● SOURCE PASSAGE:
-- Opening Marker --

Re: [PATCH] crypto: qat - move temp buffers off the stack

2018-10-04 Thread Ard Biesheuvel
On 5 October 2018 at 04:29, Herbert Xu  wrote:
> On Wed, Sep 26, 2018 at 11:51:59AM +0200, Ard Biesheuvel wrote:
>> Arnd reports that with Kees's latest VLA patches applied, the HMAC
>> handling in the QAT driver uses a worst case estimate of 160 bytes
>> for the SHA blocksize, allowing the compiler to determine the size
>> of the stack frame at runtime and throw a warning:
>>
>>   drivers/crypto/qat/qat_common/qat_algs.c: In function 
>> 'qat_alg_do_precomputes':
>>   drivers/crypto/qat/qat_common/qat_algs.c:257:1: error: the frame size
>>   of 1112 bytes is larger than 1024 bytes [-Werror=frame-larger-than=]
>>
>> Given that this worst case estimate is only 32 bytes larger than the
>> actual block size of SHA-512, the use of a VLA here was hiding the
>> excessive size of the stack frame from the compiler, and so we should
>> try to move these buffers off the stack.
>>
>> So move the ipad/opad buffers and the various SHA state descriptors
>> into the tfm context struct. Since qat_alg_do_precomputes() is only
>> called in the context of a setkey() operation, this should be safe.
>> Using SHA512_BLOCK_SIZE for the size of the ipad/opad buffers allows
>> them to be used by SHA-1/SHA-256 as well.
>>
>> Reported-by: Arnd Bergmann 
>> Signed-off-by: Ard Biesheuvel 
>> ---
>> This applies against v4.19-rc while Arnd's report was about -next. However,
>> since Kees's VLA change results in a warning about a pre-existing condition,
>> we may decide to apply it as a fix, and handle the conflict with Kees's
>> patch in cryptodev. Otherwise, I can respin it to apply onto cryptodev
>> directly. The patch was build tested only - I don't have the hardware.

-- Closing Marker --

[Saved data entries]
-- Opening Marker --

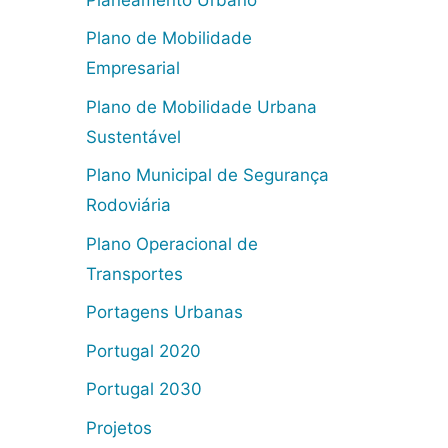
Plano de Mobilidade
Empresarial
Plano de Mobilidade Urbana
Sustentável
Plano Municipal de Segurança
Rodoviária
Plano Operacional de
Transportes
Portagens Urbanas
Portugal 2020
Portugal 2030
Projetos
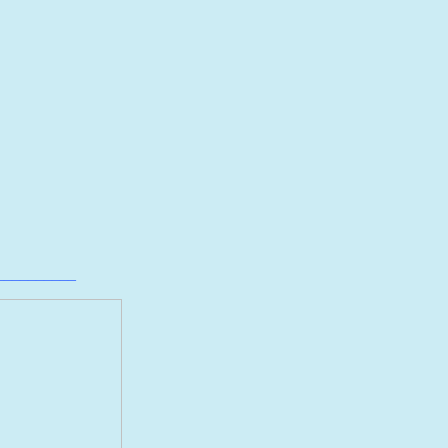
__________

-- Closing Marker --

● WORK INSTRUCTION 1:
In the patch thread, what frame size does the compiler error report for qat_alg_do_precomputes?
● WORK INSTRUCTION 2:
Please arrange the lines of the records as a numbered list, skipping any blank lines. Leave the pictures out of your answer.
These records are unrelated to the text.

● ANSWER SPACE 1:
1112 bytes, which is larger than the 1024-byte limit.

● ANSWER SPACE 2:
1. Plano de Mobilidade
2. Empresarial
3. Plano de Mobilidade Urbana
4. Sustentável
5. Plano Municipal de Segurança
6. Rodoviária
7. Plano Operacional de
8. Transportes
9. Portagens Urbanas
10. Portugal 2020
11. Portugal 2030
12. Projetos
13. __________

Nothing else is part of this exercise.